Start of Block
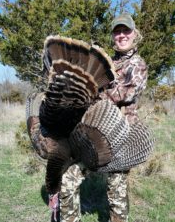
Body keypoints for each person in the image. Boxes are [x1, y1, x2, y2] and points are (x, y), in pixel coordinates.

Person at [59, 13, 148, 222]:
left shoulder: (138, 64)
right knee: (68, 179)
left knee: (116, 194)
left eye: (126, 30)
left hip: (122, 138)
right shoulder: (108, 62)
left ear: (134, 34)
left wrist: (93, 94)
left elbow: (126, 93)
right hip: (96, 136)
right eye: (117, 31)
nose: (121, 35)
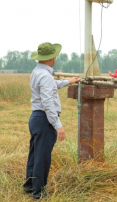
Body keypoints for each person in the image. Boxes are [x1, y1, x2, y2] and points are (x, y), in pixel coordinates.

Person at [23, 42, 80, 199]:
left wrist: (68, 81)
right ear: (51, 58)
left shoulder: (38, 72)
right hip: (44, 119)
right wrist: (58, 125)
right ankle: (39, 193)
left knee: (35, 153)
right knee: (43, 157)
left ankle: (30, 186)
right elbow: (48, 102)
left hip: (36, 117)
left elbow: (51, 85)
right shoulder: (45, 75)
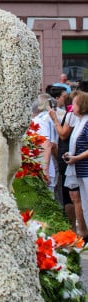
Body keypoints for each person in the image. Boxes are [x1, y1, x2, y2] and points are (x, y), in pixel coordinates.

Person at [62, 91, 88, 241]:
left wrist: (76, 157)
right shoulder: (79, 121)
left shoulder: (86, 123)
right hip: (80, 169)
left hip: (85, 168)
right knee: (84, 203)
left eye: (76, 103)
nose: (73, 106)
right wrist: (70, 155)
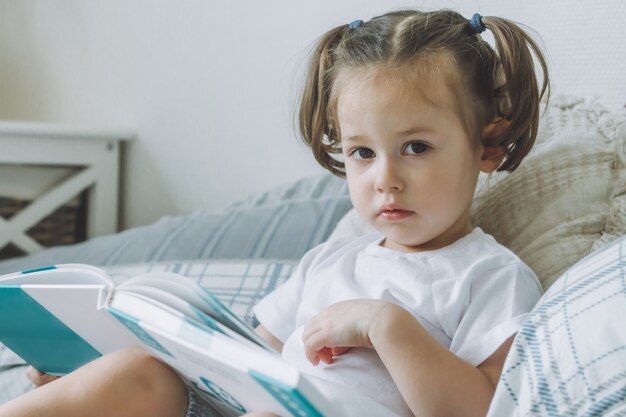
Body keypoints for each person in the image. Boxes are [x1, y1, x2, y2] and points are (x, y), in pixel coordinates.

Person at [0, 8, 549, 417]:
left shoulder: (490, 276)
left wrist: (386, 325)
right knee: (141, 374)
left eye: (416, 147)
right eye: (362, 152)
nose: (385, 178)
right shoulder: (332, 260)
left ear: (488, 146)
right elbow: (245, 363)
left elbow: (481, 409)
End of Block
## What this task involves
Where a line contains "right wrist: (70, 155)", begin there and transcribe every line through the last one of the records above, exactly and with no pictures.

## Solution below
right wrist: (70, 155)
Body keypoints for each person in the image. Boxes are [x1, y1, x2, y2] and points are (x, y), in pixel coordinates.

Person at [0, 8, 549, 417]:
left shoulder: (490, 276)
left wrist: (386, 325)
right knee: (141, 374)
left eye: (416, 147)
right eye: (362, 152)
nose: (385, 178)
right shoulder: (332, 260)
left ear: (488, 146)
right elbow: (245, 363)
left elbow: (481, 409)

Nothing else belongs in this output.